Ich habe mich sehr auf Alexandra Friedmanns zweiten Roman gefreut nachdem mich ihr Debüt „Besserland“ vor vielen Jahren schon begeistert konnte. Auch dieses Mal steht wieder ein junger Mensch, der aus dem ehemaligen Sowjetgebiet entwurzelt und nach Deutschland verpflanzt wurde, im Zentrum der Handlung. Zwar war auch hier dieses Ereignis prägend, aber es konnte Familienstrukturen nicht aufbrechen, die auch in der neuen Heimat fortbestehen und Rafik lange daran hindern, mit den Dingen abzuschließen, die er in seinem emotionalen Rucksack noch mit sich rumträgt.

Besonders gut hat mir die Mischung aus Humor und Nachdenklichkeit gefallen. Die Kleinfamilie kommt nicht ohne eine gewisse Situationskomik aus, die es auch erfordert, um das Miteinander auf engem Raum auszuhalten. Das dürfte in ukrainisch-jüdischen Familien nicht anders aussehen als in allen anderen Ländern und Kulturen auch. Rafiks Suche nach Erklärungen für den ungerechten Tod des Vaters führt ihn notwendigerweise auch zu religiösen Menschen, die er um Rat fragt.

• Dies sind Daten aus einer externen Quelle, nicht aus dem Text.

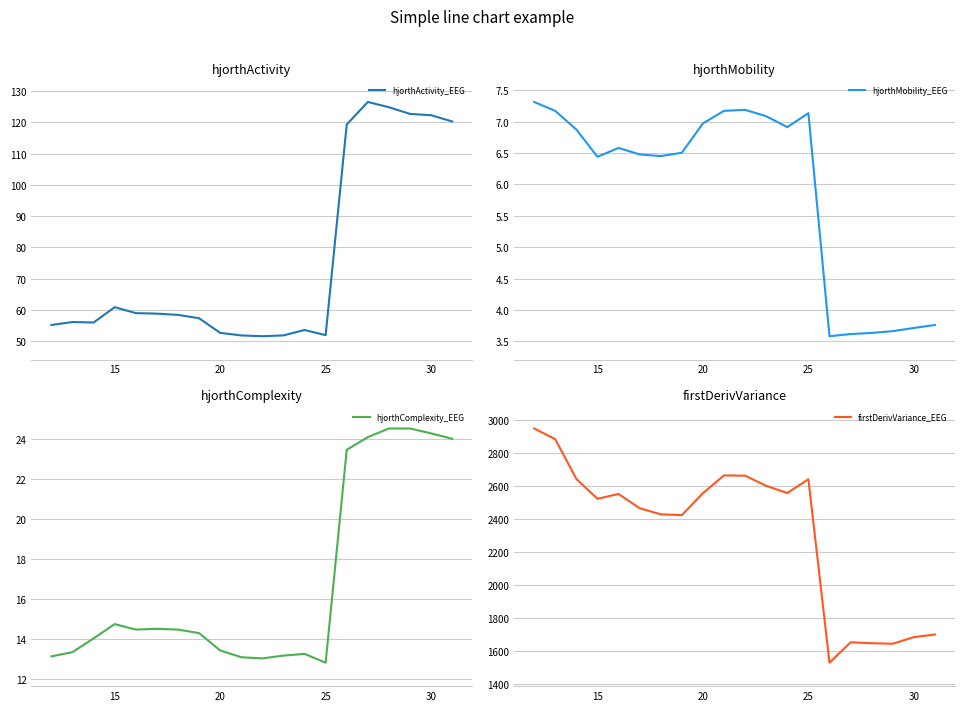

True or false: hjorthActivity_EEG and hjorthComplexity_EEG intersect in this chart.

False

Gerade aber auch Charlotte, die ihre ganz eigenen Antworten gefunden hat auf ihre Situation und das Wissen, dass ihr nur noch wenig Zeit auf Erden bleibt, schließt die Suche für mich rund ab. Es gibt nicht die EINE Antwort oder Erklärung, nicht EINE EINZIGE Religion hat alle Weisheit gepachtet, es sind viele Facetten, die vor dem Hintergrund der eigenen Geschichte Bedeutung erlangen.

Ein Buch übers Erwachsenwerden, über das Loslösen, aber auch über das Leben und Sterben und die Frage nach dem Sinn. Mal humorvoll, mal eher ernsthaft bis traurig. Einer dieser Romane, die einem nachdenklich, aber doch zufrieden und geradezu glücklich zurücklassen.